34. Alasan

45 7 0
                                    

Disinilah Acha sekarang berada, tempat ternyaman yang ada dirumahnya. Kamar!

Setelah pulang dari rumah Arzan, Acha langsung mengurung diri didalam kamar. Ia tidak menyangka, Arzan akan meninggalkan ia secepat itu.

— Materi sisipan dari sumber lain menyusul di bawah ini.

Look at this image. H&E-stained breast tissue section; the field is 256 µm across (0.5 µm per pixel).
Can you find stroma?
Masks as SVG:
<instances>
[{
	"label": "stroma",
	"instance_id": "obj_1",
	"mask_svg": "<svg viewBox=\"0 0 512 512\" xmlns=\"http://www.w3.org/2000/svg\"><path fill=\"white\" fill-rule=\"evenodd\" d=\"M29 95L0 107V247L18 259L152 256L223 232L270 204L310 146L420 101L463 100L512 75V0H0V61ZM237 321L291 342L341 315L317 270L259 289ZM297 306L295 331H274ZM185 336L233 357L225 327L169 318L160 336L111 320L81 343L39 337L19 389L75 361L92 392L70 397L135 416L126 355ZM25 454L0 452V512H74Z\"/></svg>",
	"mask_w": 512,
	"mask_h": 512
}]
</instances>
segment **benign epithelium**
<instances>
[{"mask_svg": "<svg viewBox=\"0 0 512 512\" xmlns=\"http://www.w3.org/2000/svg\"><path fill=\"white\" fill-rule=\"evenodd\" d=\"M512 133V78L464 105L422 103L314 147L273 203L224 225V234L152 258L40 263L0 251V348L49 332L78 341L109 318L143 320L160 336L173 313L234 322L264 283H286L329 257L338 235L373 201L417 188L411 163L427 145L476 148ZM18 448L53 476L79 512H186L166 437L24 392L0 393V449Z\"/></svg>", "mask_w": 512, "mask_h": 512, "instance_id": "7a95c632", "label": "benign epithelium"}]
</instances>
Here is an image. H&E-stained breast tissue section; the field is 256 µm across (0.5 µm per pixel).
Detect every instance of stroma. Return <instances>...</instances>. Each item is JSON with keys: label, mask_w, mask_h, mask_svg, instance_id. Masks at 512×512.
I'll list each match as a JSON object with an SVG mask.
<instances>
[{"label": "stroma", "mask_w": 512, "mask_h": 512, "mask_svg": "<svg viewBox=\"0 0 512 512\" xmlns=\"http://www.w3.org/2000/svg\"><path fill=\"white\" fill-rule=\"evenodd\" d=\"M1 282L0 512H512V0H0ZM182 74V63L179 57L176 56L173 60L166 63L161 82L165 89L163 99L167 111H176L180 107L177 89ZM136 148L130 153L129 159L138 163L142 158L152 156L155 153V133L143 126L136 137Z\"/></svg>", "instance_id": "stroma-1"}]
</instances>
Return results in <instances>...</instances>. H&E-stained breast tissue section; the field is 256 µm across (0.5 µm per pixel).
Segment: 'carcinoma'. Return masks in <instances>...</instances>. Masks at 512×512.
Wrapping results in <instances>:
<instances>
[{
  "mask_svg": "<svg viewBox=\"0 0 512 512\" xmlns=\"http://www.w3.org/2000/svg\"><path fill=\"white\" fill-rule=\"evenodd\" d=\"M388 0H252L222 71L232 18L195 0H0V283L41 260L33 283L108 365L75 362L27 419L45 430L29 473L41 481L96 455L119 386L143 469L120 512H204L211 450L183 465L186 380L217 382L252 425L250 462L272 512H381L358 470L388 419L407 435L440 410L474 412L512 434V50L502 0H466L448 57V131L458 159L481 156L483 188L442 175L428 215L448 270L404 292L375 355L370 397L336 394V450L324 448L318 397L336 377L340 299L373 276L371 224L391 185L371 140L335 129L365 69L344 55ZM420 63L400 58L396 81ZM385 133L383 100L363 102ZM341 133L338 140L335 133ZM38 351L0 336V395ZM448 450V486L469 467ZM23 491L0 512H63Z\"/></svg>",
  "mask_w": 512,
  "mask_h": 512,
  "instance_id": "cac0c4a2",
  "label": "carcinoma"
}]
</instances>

Acha menghapus air matanya dan beranjak untuk beralih ke balkon kamar. Setelah melaksanakan salat isya, hatinya mulai sedikit tenang dan menerima kepergian, Arzan.

Flashback on

"Maafin kita, nak, kita terpaksa menyembunyikan ini semua dari kamu. Arzan yang minta karena dia tidak mau membuat kamu sedih,"

Dua wanita itu berada didepan makam, Arzan. Acha tak henti-hentinya menanggis. Dadanya sesak. Hari yang seharusnya menjadi hari paling bahagia untuknya, ternyata malah menjadi hari yang paling mengecewakan dalam hidup, Acha.

"Kenapa kak Arzan bisa kaya gini, bunda?"

Arumi menarik napas pelan,"malam itu setelah pulang dari rumah kamu, tiba-tiba dikantor ada sedikit masalah. Dan terpaksa hari itu harus lembur dan pulang larut malam. Entah bagaimana kejadiannya, kami diberitahu  pihak rumah sakit bahwa Arzan mengalami kecelakaan yang cukup parah." Arumi diam sebentar menahan sesak di dadanya.

"Arzan kehilangan banyak darah dan saat itu, stok darah dirumah sakit kosong. Untungnya Arzan masih bisa bertahan dan kami sangat berharap, saat itu Arzan masih bisa bertahan sampai pihak rumah sakit menemukan pendonor darah. Dan besoknya Arzan sadar, ia langsung meminta kami untuk menyuruh Elvan datang kerumah sakit."

Arumi mengusap punggung Acha dan menatapnya dengan tatapan iba.

"Arzan menyuruh Elvan mengantikan dia untuk menikahi kamu,"

Acha semangkin terisak, begitu juga dengan Arumi.

"Waktu itu, Elvan sempat menolak, namun tidak lama Arzan langsung tidak sadarkan diri dan setelah diperiksa Arzan sudah bisa diselamatkan lagi."

"Kenapa Kak Arzan jahat sama, Acha? Kenapa Kak Arzan nggak mau kasih tau, Acha?"

Arumi memeluk Acha,"Bunda mohon, ikhlaskan Arzan ya nak supaya dia bisa pergi dengan tenang. Mungkin keputusan ini nggak adil buat kamu, tapi kamu harus percaya, Kami mengambil keputusan ini, karena kami yakin ini keputusan terbaik untuk kita semua,"

Flashback off

"Kakak tau nggak, rasanya Acha waktu itu udah jadi wanita yang paling bahagia karena mau nikah sama Kakak." Acha tersenyum miris.

"Ternyata sayangnya Acha lupa, sebagai seorang manusia, kita hanya mampu berencana, mau sematang apapun, kalau Allah udah berkehendak lain, semuanya nggak bakal kejadian," Acha tersenyum hambar bersamaan air mata menetes dan ia hapus dengan segera.

Acha memandang langit,"Acha sekarang berusaha ikhlas, doain Acha ya kak buat ngiklasin semuanya."

Dada Acha semangkin sesak. Paling tidak, ia bisa melihat kepergian Arzan untuk yang terakhir kalinya.

"Acha, saya tidak sabar ingin menikah dengan kamu."

"Dua Minggu lagi kak."

Acha mulai mengingat saat saat-saat ia bersama Arzan. Walaupun sesak, Acha mencoba untuk menhan air matanya sekuat tenaga. Tapi, siapa yang bisa mencegah hal itu terjadi?

****

Elvan masih setia berada didepan kamar, Acha. Sedari tadi, ia benar-benar khawatir akan keadaan, Acha. Bahkan ketika Acha pergi kerumah Arumi hingga kemakan Arzan, Elvan masih setia memantau gadisnya itu.

"Elvan," panggil Abisha  membawa nampan berisi satu gelas air putih dan satu mangkup sup.

"Tante," gugup Elvan bangkit dari kursi samping kamar Acha. Elvan hanya merasa canggung.